Usually during the summer holidays, bedtime routines go out the window, diets may change and day-to-day activities are usually packed with plenty of fun activities.
So trying to recalibrate and get back to regular programming isn’t always straight forward, after six weeks away.
Here’s how parents and children can beat back-to-school anxiety…
What is anxiety?
According to the NHS website, anxiety is a feeling of stress, panic or fear that can affect your everyday life physically and psychologically.
Why do parents and children battle with back-to-school anxiety?
Jade McLellan, deputy head of pastoral at St Dunstan’s College believes anxiety is a feeling of worry or fear, that for most people, can be momentary, mild or manageable. But for others, it can be constant, overwhelming or debilitating.“Whether there have been holidays in the UK or abroad, or complicated childcare arrangements to navigate while parents continue working, the chances are that your child has had to adapt to a different regime over the holidays and the thought of early starts and late finishes at school can seem daunting.
“Schools can be overwhelming environments: noisy, bright, busy and exhausting.
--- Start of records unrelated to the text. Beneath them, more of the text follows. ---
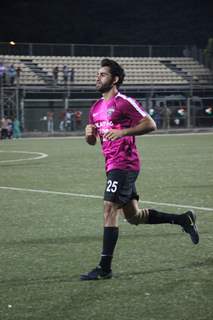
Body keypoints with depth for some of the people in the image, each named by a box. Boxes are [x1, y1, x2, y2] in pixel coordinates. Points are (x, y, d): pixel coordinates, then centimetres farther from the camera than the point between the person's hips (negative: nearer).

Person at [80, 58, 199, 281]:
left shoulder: (124, 102, -9)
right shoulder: (96, 108, 16)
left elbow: (150, 124, -14)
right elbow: (91, 141, 22)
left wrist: (123, 132, -24)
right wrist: (89, 133, -1)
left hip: (124, 165, -9)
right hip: (112, 165, 9)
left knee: (109, 211, -14)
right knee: (133, 216, 13)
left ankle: (104, 268, -12)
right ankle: (183, 219, 27)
If your child has spent the summer in a small family unit, returning to be one of 500 or 1,500 children comes as a shock to the system,” McLellan said.“For some children, particularly neurodiverse children, any form of change can induce anxiety, so the transition into the summer holidays and the transition back to school can both cause anxiety.
“On the parent side, the intense organisation required to manage the school routine, with fitting in pick-up and drop-off around work, remembering letters, trips, non-uniform days and navigating tired children with homework deadlines can all cause parents to feel anxious.”
What signs should parents look out for when it comes to anxiety?
There are a wide number of signs of anxiety.
“Signs of anxiety can be demonstrated in a number of ways, such as complaining of a bad tummy or an illness that isn’t really there, behavioural changes or tantrums, saying no to everything, loss of appetite and lots of tears for no reason,” said parenting expert Amanda Jenner.
McLellan adds: “Some are obvious, such as biting nails, becoming quiet, or struggling to sleep or eat. However, anxious children can also lash out and become angry, withdraw socially, suffer from unexplained stomach aches or headaches, or even experience panic attacks.”
How can parents battle back-to-school anxiety?
Ryan Lockett, a former secondary school head of year and now director of studies at TLC LIVE, a tutoring company for schools, believes it all starts with practising good organisational skills.
“Walk to the school. It can ease anxiety if they remind themselves of their surroundings. Less traffic and fewer people will help them feel calmer about the journey,” he said.
“Start talking about school, in a positive way. Encouragement and positivity will help a child to feel a sense of excitement and look forward to returning.
“Discuss any fears or worries they have and try to address them before the return. It may well be as simple as needing a new pencil case because they’re worried about an equipment check on the first day back; it’s an easy one to solve,” he adds.
“Make sure any homework or summer tasks have been completed ahead of time. Don’t let this wait until the week before returning. Get it done in good time; it will help reduce anxiety related to incomplete work.”
How can children battle back-to-school anxiety?
Life coach, educator and therapist Danielle Baron thinks it’s essential for children to equip themselves with the right tools to tackle back-to-school anxiety.
“Expressing yourself creatively can be a therapeutic way to cope with anxiety,” Baron said. “Whether it’s journaling, painting, playing a musical instrument, or writing poetry, find an artistic outlet that helps you channel your emotions and thoughts in a positive way.”She adds: “It’s okay to ask for help when you’re feeling anxious. Talk to your parents, teachers, a trusted person or a school counsellor about your worries. They can offer guidance, support and resources to help you manage anxiety effectively.
“Remember that everyone goes through changes, and it’s okay to feel a mix of emotions; it’s only human. But it is our ability to bounce back quickly that counts.”
Are there any resources parents and children can use?
There are different online resources children and parents can use if they need extra support. SilverCloud offer a range of digital CBT programmes for anxious teens. These NICE-approved programmes are free and accessible.